Activation Functions, Universality, and \(\mathcal B_\theta\) Functions

Activation functions are a critical component of Deep Neural Networks. Their non-linear structure and universal properties enable the network to model a wide variety of problems. Given their frequent occurence, many have proposed the question: which activation function is best? To answer that question, we studied the universal property of traditional activation functions and constructed a Neural Network architecture that utilizes quadrature in order to aid the resulting approximation.

Many traditional activation functions have proven to be universal via the construction of Neural Network Approximate Identity (denoted nAI or \(\mathcal B_\theta\)), a family of bell-shaped curves which are a combination of a given activation function. With quadrature, these nAI can approximate any continuous function with accuracy increasing with respect to the number of quadrature points. By implementing a Neural Network that utilizes quadrature, we hope to give a fair comparison between the effectiveness of different activation functions across a variety of problems.

Results

Our initial experiments were conducted with the purpose of evaluating this quadrature approximation and its convergence to some random function. The figures below depict how the quadrature increases in accuracy as the number of quadrature points goes from 10 to 20.
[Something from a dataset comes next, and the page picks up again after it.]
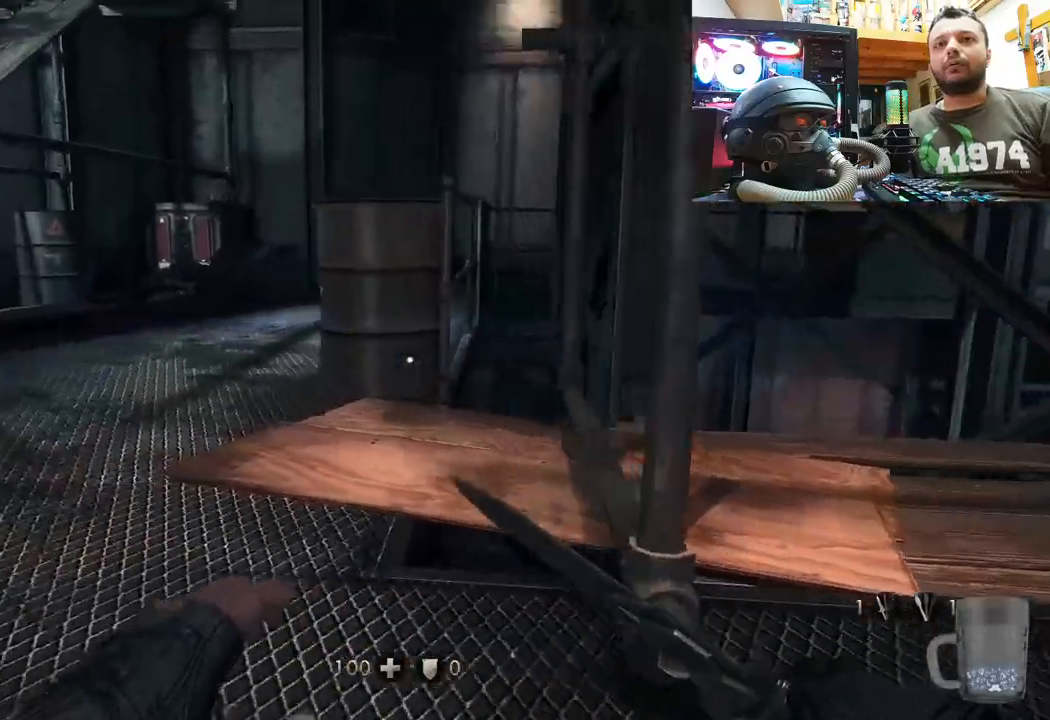
{"buttons": [], "left_stick": "up-left", "right_stick": "left", "events": [[500, "right_stick", "left"]]}
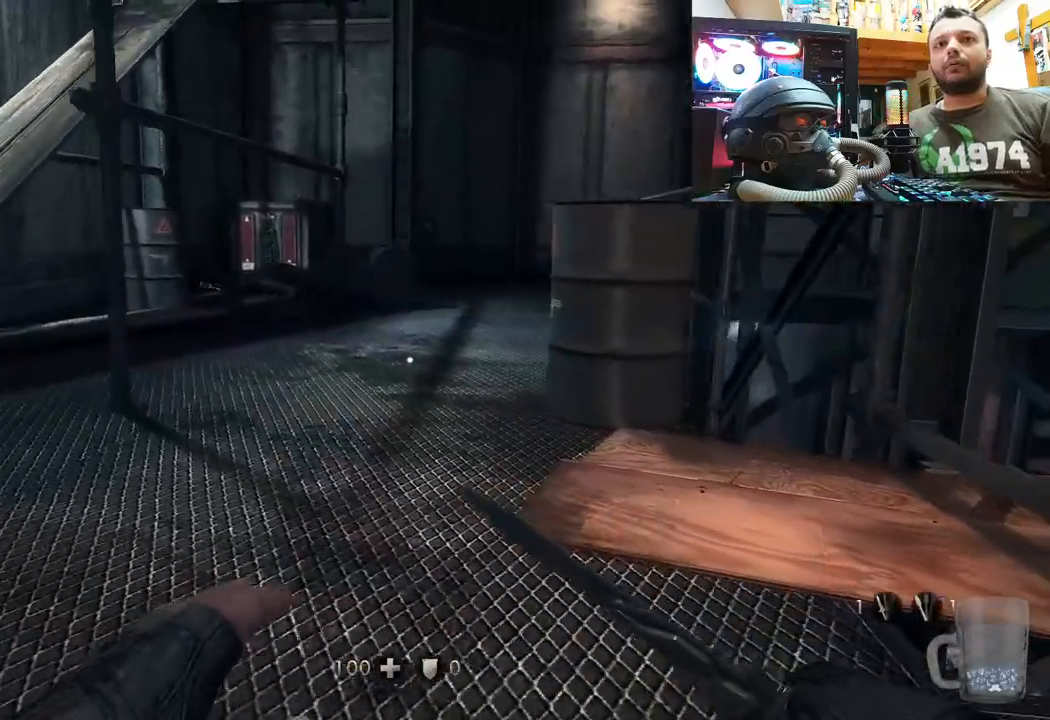
{"buttons": [], "left_stick": "up", "right_stick": "right", "events": [[350, "left_stick", "up"], [383, "right_stick", "center"], [500, "right_stick", "right"]]}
Quadrature Approximation (N=10) Quadrature Approximation (N=20)

By implementing a Neural Network that mimics the quadrature approximations above, we were able to better approximate the function with few points, as given in the next figure.

QBNN Approximation (N=10)

With a successful implementation of QBNN, current steps involve using QBNN and other standard Neural Networks to compare several traditional activation functions using nAI.